The sight of a woman passing him by, nonchalantly, within the confines of a men’s washroom did not strike him as extraordinary at first. When the incongruity struck him, he realized it was her, Ms Cruz. His mind raced on. He stared at the passing female image, with that impotent stare, often mistaken for lechery, but what was actually a feeble admiring gesture that was also despairing at the inability to act. He wondered what he could tell her. Should he walk up to her and tell her how much he liked her in that movie where she sang and cooked food for film crews, low plunging neck lines revealing her sweet beauty? Would that be effrontery? Should he ask her how it felt to make out with that callipygian actress in the Woody Allen film? Trivia. She had dated Tom Cruise and played whatshername to his Dylan memory like the album cover of Free Wheelin’. She was a vague definition of beauty for him, startling yet at first look, ordinary.
When he decided that he would approach her like a gushing fan and make a fool of himself, saying something like “Big Fan”, she had disappeared.
She had never been there, he thought. Of course, he knew that all along.

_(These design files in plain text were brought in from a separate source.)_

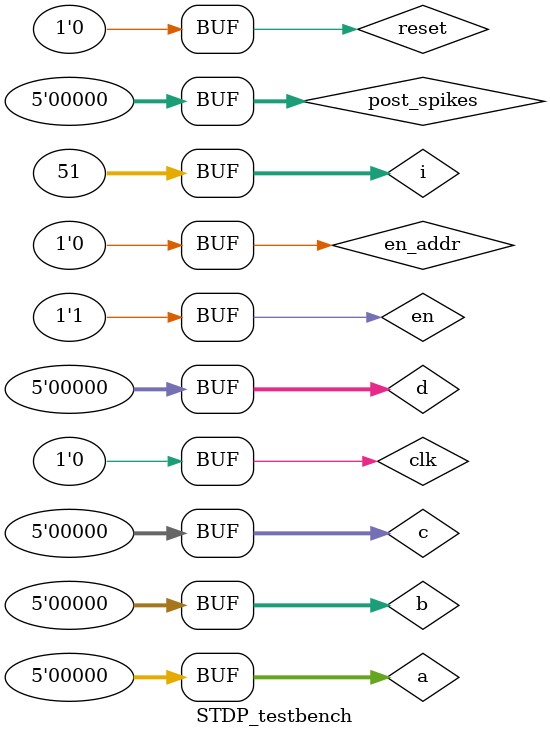
<source format=v>


module STDP_verilog(
	clk,
	reset,
	en,
	en_addr,
	a,
	b,
	c,
	d,
	post_spikes,
	we,
	syn_addr,
	syn_weight
);


input wire	clk;
input wire	reset;
input wire	en;
input wire	en_addr;
input wire	[4:0] a;
input wire	[4:0] b;
input wire	[4:0] c;
input wire	[4:0] d;
input wire	[4:0] post_spikes;
output wire	we;
output wire	[1:0] syn_addr;
output wire	[10:0] syn_weight;

wire	decr;
wire	en_add;
wire	incr;
wire	[4:0] p_spikes;
wire	pre_spikes;
wire	[1:0] selector;
wire	sim;
wire	[4:0] spikes;
wire	post_spike;





addr_cnt	b2v_addr_cnt(
	.clk(clk),
	.reset(reset),
	.en(en),
	.en_addr(en_add),
	.syn_addr(selector));
	defparam	b2v_addr_cnt.SELECOR_DIMENSION = 2;


id_sel	b2v_inst(
	.clk(clk),
	.rst(reset),
	.pre_spike(pre_spikes),
	.post_spike(post_spike),
	.incr(incr),
	.decr(decr),
	.sim(sim));


weight_cnt	b2v_inst8(
	.clk(clk),
	.rst(reset),
	.en(en),
	.incr(incr),
	.decr(decr),
	.sim(sim),
	.syn_addr(selector),
	.we(we),
	.syn_weight(syn_weight));
	defparam	b2v_inst8.N_NEURONS = 4;


mux	b2v_inst9(
	.a(a),
	.b(b),
	.c(c),
	.d(d),
	.selector(selector),
	.mux_out(spikes));


gate	b2v_post_gate(
	.clk(clk),
	.reset(reset),
	.spikes(p_spikes),
	.gate_en(post_spike));
	defparam	b2v_post_gate.DURATION = 5;
	defparam	b2v_post_gate.VECTOR_WIDTH = 5;


gate	b2v_pre_gate(
	.clk(clk),
	.reset(reset),
	.spikes(spikes),
	.gate_en(pre_spikes));
	defparam	b2v_pre_gate.DURATION = 15;
	defparam	b2v_pre_gate.VECTOR_WIDTH = 5;

assign	en_add = en_addr;
assign	syn_addr = selector;
assign	p_spikes = post_spikes;

endmodule

module STDP_testbench();
reg clk, reset, en, en_addr;
reg [4:0] a, b, c, d, post_spikes;

wire	we;
wire	[1:0] syn_addr;
wire	[10:0] syn_weight;
integer i;

STDP_verilog dut (.clk(clk),
						.reset(reset),
						.en(en),
						.en_addr(en_addr),
						.a(a),
						.b(b),
						.c(c),
						.d(d),
						.post_spikes(post_spikes),
						.we(we),
						.syn_addr(syn_addr),
						.syn_weight(syn_weight)
						);

initial begin
	// Initialize Inputs
	clk  = 1'b0;
	en  = 1'b0;
	en_addr  = 1'b0;
	reset = 1'b1;
	a = 5'b00000;
	b = 5'b00000;
	c = 5'b00000;
	d = 5'b00000;
	post_spikes = 5'b00000;
	
	
	#10; //wait 10 nanoseconds 
	reset = 1'b0;
	en  = 1'b1;
	en_addr = 1'b1;
	
	#20
	en_addr = 1'b0;
	
	#20;
	post_spikes = 5'b00100;
	#20;
	post_spikes = 5'b00000;
	#20;
	b = 5'b10000;
	#20;
	b = 5'b00000;
end

// Create a clock that switches every 10 timepoints
initial begin
		clk  = 1'b0;
		for(i = 0; i<=50; i = i+1) begin
			#10 clk = ~clk; 
		end
end
endmodule

</source>
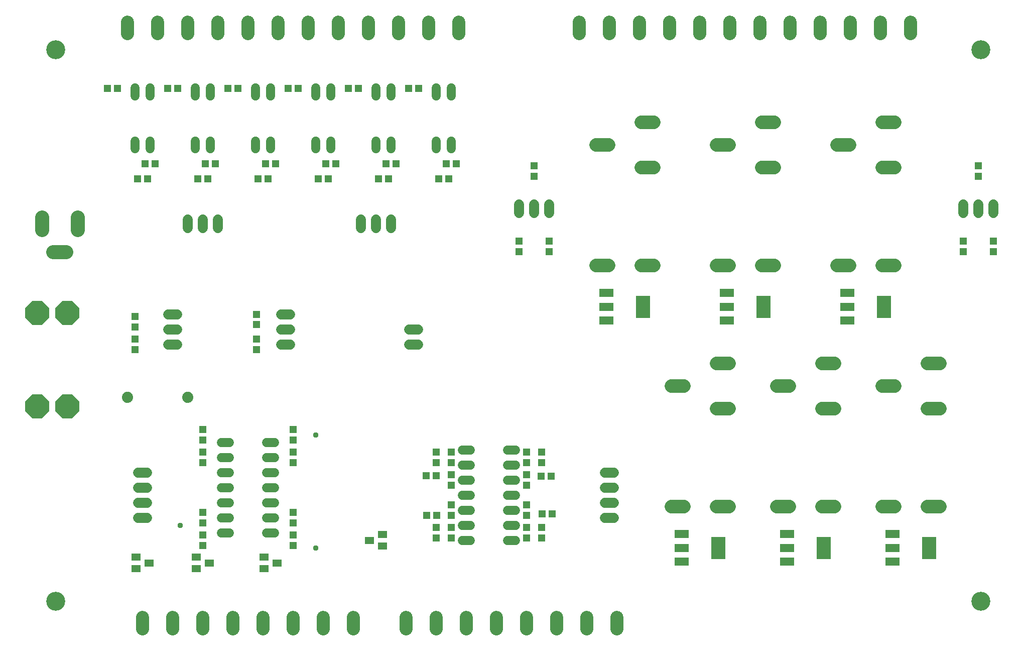
<source format=gts>
G75*
%MOIN*%
%OFA0B0*%
%FSLAX25Y25*%
%IPPOS*%
%LPD*%
%AMOC8*
5,1,8,0,0,1.08239X$1,22.5*
%
%ADD10R,0.05052X0.04934*%
%ADD11C,0.06000*%
%ADD12C,0.09400*%
%ADD13R,0.04737X0.05131*%
%ADD14R,0.05131X0.04737*%
%ADD15C,0.08600*%
%ADD16C,0.06737*%
%ADD17C,0.06800*%
%ADD18C,0.09050*%
%ADD19C,0.12611*%
%ADD20R,0.09600X0.05600*%
%ADD21R,0.09461X0.14973*%
%ADD22R,0.06312X0.04737*%
%ADD23OC8,0.15800*%
%ADD24C,0.07400*%
%ADD25C,0.03778*%
D10*
X0303520Y0095888D03*
X0303520Y0102778D03*
X0303520Y0115888D03*
X0303520Y0122778D03*
X0353520Y0122778D03*
X0353520Y0115888D03*
X0353520Y0102778D03*
X0353520Y0095888D03*
X0174020Y0205888D03*
X0174020Y0212778D03*
X0174020Y0222388D03*
X0174020Y0229278D03*
D11*
X0180920Y0144333D02*
X0186120Y0144333D01*
X0186120Y0134333D02*
X0180920Y0134333D01*
X0180920Y0124333D02*
X0186120Y0124333D01*
X0186120Y0114333D02*
X0180920Y0114333D01*
X0180920Y0104333D02*
X0186120Y0104333D01*
X0186120Y0094333D02*
X0180920Y0094333D01*
X0180920Y0084333D02*
X0186120Y0084333D01*
X0156120Y0084333D02*
X0150920Y0084333D01*
X0150920Y0094333D02*
X0156120Y0094333D01*
X0156120Y0104333D02*
X0150920Y0104333D01*
X0150920Y0114333D02*
X0156120Y0114333D01*
X0156120Y0124333D02*
X0150920Y0124333D01*
X0150920Y0134333D02*
X0156120Y0134333D01*
X0156120Y0144333D02*
X0150920Y0144333D01*
X0310920Y0139333D02*
X0316120Y0139333D01*
X0316120Y0129333D02*
X0310920Y0129333D01*
X0310920Y0119333D02*
X0316120Y0119333D01*
X0316120Y0109333D02*
X0310920Y0109333D01*
X0310920Y0099333D02*
X0316120Y0099333D01*
X0316120Y0089333D02*
X0310920Y0089333D01*
X0310920Y0079333D02*
X0316120Y0079333D01*
X0340920Y0079333D02*
X0346120Y0079333D01*
X0346120Y0089333D02*
X0340920Y0089333D01*
X0340920Y0099333D02*
X0346120Y0099333D01*
X0346120Y0109333D02*
X0340920Y0109333D01*
X0340920Y0119333D02*
X0346120Y0119333D01*
X0346120Y0129333D02*
X0340920Y0129333D01*
X0340920Y0139333D02*
X0346120Y0139333D01*
X0303520Y0339133D02*
X0303520Y0344333D01*
X0293520Y0344333D02*
X0293520Y0339133D01*
X0263520Y0339133D02*
X0263520Y0344333D01*
X0253520Y0344333D02*
X0253520Y0339133D01*
X0223520Y0339133D02*
X0223520Y0344333D01*
X0213520Y0344333D02*
X0213520Y0339133D01*
X0183520Y0339133D02*
X0183520Y0344333D01*
X0173520Y0344333D02*
X0173520Y0339133D01*
X0143520Y0339133D02*
X0143520Y0344333D01*
X0133520Y0344333D02*
X0133520Y0339133D01*
X0103520Y0339133D02*
X0103520Y0344333D01*
X0093520Y0344333D02*
X0093520Y0339133D01*
X0093520Y0374333D02*
X0093520Y0379533D01*
X0103520Y0379533D02*
X0103520Y0374333D01*
X0133520Y0374333D02*
X0133520Y0379533D01*
X0143520Y0379533D02*
X0143520Y0374333D01*
X0173520Y0374333D02*
X0173520Y0379533D01*
X0183520Y0379533D02*
X0183520Y0374333D01*
X0213520Y0374333D02*
X0213520Y0379533D01*
X0223520Y0379533D02*
X0223520Y0374333D01*
X0253520Y0374333D02*
X0253520Y0379533D01*
X0263520Y0379533D02*
X0263520Y0374333D01*
X0293520Y0374333D02*
X0293520Y0379533D01*
X0303520Y0379533D02*
X0303520Y0374333D01*
D12*
X0055331Y0293633D02*
X0055331Y0285033D01*
X0031709Y0285033D02*
X0031709Y0293633D01*
X0039220Y0270436D02*
X0047820Y0270436D01*
D13*
X0093520Y0227680D03*
X0093520Y0220987D03*
X0093520Y0212680D03*
X0093520Y0205987D03*
X0286673Y0122333D03*
X0293366Y0122333D03*
X0293866Y0095833D03*
X0287173Y0095833D03*
X0363673Y0096833D03*
X0370366Y0096833D03*
X0369866Y0121833D03*
X0363173Y0121833D03*
X0306866Y0329333D03*
X0300173Y0329333D03*
X0266866Y0329333D03*
X0260173Y0329333D03*
X0226866Y0329333D03*
X0220173Y0329333D03*
X0186866Y0329333D03*
X0180173Y0329333D03*
X0146866Y0329333D03*
X0140173Y0329333D03*
X0106866Y0329333D03*
X0100173Y0329333D03*
X0115173Y0379333D03*
X0121866Y0379333D03*
X0155173Y0379333D03*
X0161866Y0379333D03*
X0195173Y0379333D03*
X0201866Y0379333D03*
X0235173Y0379333D03*
X0241866Y0379333D03*
X0275173Y0379333D03*
X0281866Y0379333D03*
X0081866Y0379333D03*
X0075173Y0379333D03*
D14*
X0095173Y0319333D03*
X0101866Y0319333D03*
X0135173Y0319333D03*
X0141866Y0319333D03*
X0175173Y0319333D03*
X0181866Y0319333D03*
X0215173Y0319333D03*
X0221866Y0319333D03*
X0255173Y0319333D03*
X0261866Y0319333D03*
X0295173Y0319333D03*
X0301866Y0319333D03*
X0358520Y0320987D03*
X0358520Y0327680D03*
X0368520Y0277680D03*
X0368520Y0270987D03*
X0348520Y0270987D03*
X0348520Y0277680D03*
X0198520Y0152680D03*
X0198520Y0145987D03*
X0198520Y0137680D03*
X0198520Y0130987D03*
X0138520Y0130987D03*
X0138520Y0137680D03*
X0138520Y0145987D03*
X0138520Y0152680D03*
X0138520Y0097680D03*
X0138520Y0090987D03*
X0138520Y0082680D03*
X0138520Y0075987D03*
X0198520Y0075987D03*
X0198520Y0082680D03*
X0198520Y0090987D03*
X0198520Y0097680D03*
X0293520Y0087680D03*
X0293520Y0080987D03*
X0303520Y0080987D03*
X0303520Y0087680D03*
X0353520Y0087680D03*
X0353520Y0080987D03*
X0363520Y0080987D03*
X0363520Y0087680D03*
X0363520Y0130987D03*
X0363520Y0137680D03*
X0353520Y0137680D03*
X0353520Y0130987D03*
X0303520Y0130987D03*
X0303520Y0137680D03*
X0293520Y0137680D03*
X0293520Y0130987D03*
X0643520Y0270987D03*
X0643520Y0277680D03*
X0663520Y0277680D03*
X0663520Y0270987D03*
X0653520Y0320987D03*
X0653520Y0327680D03*
D15*
X0608420Y0415433D02*
X0608420Y0423233D01*
X0588620Y0423233D02*
X0588620Y0415433D01*
X0568420Y0415433D02*
X0568420Y0423233D01*
X0548620Y0423233D02*
X0548620Y0415433D01*
X0528420Y0415433D02*
X0528420Y0423233D01*
X0508620Y0423233D02*
X0508620Y0415433D01*
X0488420Y0415433D02*
X0488420Y0423233D01*
X0468620Y0423233D02*
X0468620Y0415433D01*
X0448420Y0415433D02*
X0448420Y0423233D01*
X0428620Y0423233D02*
X0428620Y0415433D01*
X0408420Y0415433D02*
X0408420Y0423233D01*
X0388620Y0423233D02*
X0388620Y0415433D01*
X0308420Y0415433D02*
X0308420Y0423233D01*
X0288620Y0423233D02*
X0288620Y0415433D01*
X0268420Y0415433D02*
X0268420Y0423233D01*
X0248620Y0423233D02*
X0248620Y0415433D01*
X0228420Y0415433D02*
X0228420Y0423233D01*
X0208620Y0423233D02*
X0208620Y0415433D01*
X0188420Y0415433D02*
X0188420Y0423233D01*
X0168620Y0423233D02*
X0168620Y0415433D01*
X0148420Y0415433D02*
X0148420Y0423233D01*
X0128620Y0423233D02*
X0128620Y0415433D01*
X0108420Y0415433D02*
X0108420Y0423233D01*
X0088620Y0423233D02*
X0088620Y0415433D01*
X0098620Y0028233D02*
X0098620Y0020433D01*
X0118420Y0020433D02*
X0118420Y0028233D01*
X0138620Y0028233D02*
X0138620Y0020433D01*
X0158420Y0020433D02*
X0158420Y0028233D01*
X0178620Y0028233D02*
X0178620Y0020433D01*
X0198420Y0020433D02*
X0198420Y0028233D01*
X0218620Y0028233D02*
X0218620Y0020433D01*
X0238420Y0020433D02*
X0238420Y0028233D01*
X0273620Y0028233D02*
X0273620Y0020433D01*
X0293420Y0020433D02*
X0293420Y0028233D01*
X0313620Y0028233D02*
X0313620Y0020433D01*
X0333420Y0020433D02*
X0333420Y0028233D01*
X0353620Y0028233D02*
X0353620Y0020433D01*
X0373420Y0020433D02*
X0373420Y0028233D01*
X0393620Y0028233D02*
X0393620Y0020433D01*
X0413420Y0020433D02*
X0413420Y0028233D01*
D16*
X0411488Y0094333D02*
X0405551Y0094333D01*
X0405551Y0104333D02*
X0411488Y0104333D01*
X0411488Y0114333D02*
X0405551Y0114333D01*
X0405551Y0124333D02*
X0411488Y0124333D01*
X0281488Y0209333D02*
X0275551Y0209333D01*
X0275551Y0219333D02*
X0281488Y0219333D01*
X0263520Y0286365D02*
X0263520Y0292302D01*
X0253520Y0292302D02*
X0253520Y0286365D01*
X0243520Y0286365D02*
X0243520Y0292302D01*
X0148520Y0292302D02*
X0148520Y0286365D01*
X0138520Y0286365D02*
X0138520Y0292302D01*
X0128520Y0292302D02*
X0128520Y0286365D01*
X0348520Y0296365D02*
X0348520Y0302302D01*
X0358520Y0302302D02*
X0358520Y0296365D01*
X0368520Y0296365D02*
X0368520Y0302302D01*
X0643520Y0302302D02*
X0643520Y0296365D01*
X0653520Y0296365D02*
X0653520Y0302302D01*
X0663520Y0302302D02*
X0663520Y0296365D01*
X0101488Y0124333D02*
X0095551Y0124333D01*
X0095551Y0114333D02*
X0101488Y0114333D01*
X0101488Y0104333D02*
X0095551Y0104333D01*
X0095551Y0094333D02*
X0101488Y0094333D01*
D17*
X0115520Y0209333D02*
X0121520Y0209333D01*
X0121520Y0219333D02*
X0115520Y0219333D01*
X0115520Y0229333D02*
X0121520Y0229333D01*
X0190520Y0229333D02*
X0196520Y0229333D01*
X0196520Y0219333D02*
X0190520Y0219333D01*
X0190520Y0209333D02*
X0196520Y0209333D01*
D18*
X0399395Y0261833D02*
X0407645Y0261833D01*
X0429395Y0261833D02*
X0437645Y0261833D01*
X0479395Y0261833D02*
X0487645Y0261833D01*
X0509395Y0261833D02*
X0517645Y0261833D01*
X0559395Y0261833D02*
X0567645Y0261833D01*
X0589395Y0261833D02*
X0597645Y0261833D01*
X0619395Y0196833D02*
X0627645Y0196833D01*
X0597645Y0181833D02*
X0589395Y0181833D01*
X0619395Y0166833D02*
X0627645Y0166833D01*
X0557645Y0166833D02*
X0549395Y0166833D01*
X0527645Y0181833D02*
X0519395Y0181833D01*
X0549395Y0196833D02*
X0557645Y0196833D01*
X0487645Y0196833D02*
X0479395Y0196833D01*
X0457645Y0181833D02*
X0449395Y0181833D01*
X0479395Y0166833D02*
X0487645Y0166833D01*
X0487645Y0101833D02*
X0479395Y0101833D01*
X0457645Y0101833D02*
X0449395Y0101833D01*
X0519395Y0101833D02*
X0527645Y0101833D01*
X0549395Y0101833D02*
X0557645Y0101833D01*
X0589395Y0101833D02*
X0597645Y0101833D01*
X0619395Y0101833D02*
X0627645Y0101833D01*
X0597645Y0326833D02*
X0589395Y0326833D01*
X0567645Y0341833D02*
X0559395Y0341833D01*
X0589395Y0356833D02*
X0597645Y0356833D01*
X0517645Y0356833D02*
X0509395Y0356833D01*
X0487645Y0341833D02*
X0479395Y0341833D01*
X0509395Y0326833D02*
X0517645Y0326833D01*
X0437645Y0326833D02*
X0429395Y0326833D01*
X0407645Y0341833D02*
X0399395Y0341833D01*
X0429395Y0356833D02*
X0437645Y0356833D01*
D19*
X0040921Y0038861D03*
X0655094Y0038861D03*
X0655094Y0405003D03*
X0040921Y0405003D03*
D20*
X0406320Y0243433D03*
X0406320Y0234333D03*
X0406320Y0225233D03*
X0486320Y0225233D03*
X0486320Y0234333D03*
X0486320Y0243433D03*
X0566320Y0243433D03*
X0566320Y0234333D03*
X0566320Y0225233D03*
X0596320Y0083433D03*
X0596320Y0074333D03*
X0596320Y0065233D03*
X0526320Y0065233D03*
X0526320Y0074333D03*
X0526320Y0083433D03*
X0456320Y0083433D03*
X0456320Y0074333D03*
X0456320Y0065233D03*
D21*
X0480720Y0074333D03*
X0550720Y0074333D03*
X0620720Y0074333D03*
X0590720Y0234333D03*
X0510720Y0234333D03*
X0430720Y0234333D03*
D22*
X0257850Y0083073D03*
X0257850Y0075593D03*
X0249189Y0079333D03*
X0187850Y0064333D03*
X0179189Y0060593D03*
X0179189Y0068073D03*
X0142850Y0064333D03*
X0134189Y0060593D03*
X0134189Y0068073D03*
X0102850Y0064333D03*
X0094189Y0060593D03*
X0094189Y0068073D03*
D23*
X0048520Y0168333D03*
X0028520Y0168333D03*
X0028520Y0230333D03*
X0048520Y0230333D03*
D24*
X0088520Y0174333D03*
X0128520Y0174333D03*
D25*
X0213520Y0149333D03*
X0123520Y0089333D03*
X0213520Y0074333D03*
M02*

</source>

It was the lack of sleep, he told himself- the result of early morning cold taxi rides to missed flights with the promise of fitful sleep, strapped to a chair, a thousand feet above sea level. He tried ruffling his hair into a better pattern, once more, and walked out of the washroom.
The best thing to do now was to get a ticket for the next day and go back home. He could if he hopped counters some more, get himself a ticket on a flight some five hours later. But that would involve hanging around in the airport, in its cool aseptic afternoon quiet, trying to read a book and longing for company. Or sight Penelope again.
The best the woman behind counter number five could give him was a flight at nineteen hundred hours which would cost him fifty nine five hundred. He would land the next day.
Eight hours at the airport then, and reaching Point B twenty four hours late. He made three quick phone calls to salvage the situation a bit and made his way to a recliner facing the landing bay.
“Who knows what tomorrow brings”, he sang, a little too loud, loud enough to wake up the snoring obese gentleman on the seat next to him.
Pretending to read a book, he started counting the seconds, the minutes and the hours till he finally closed his eyes to sleep.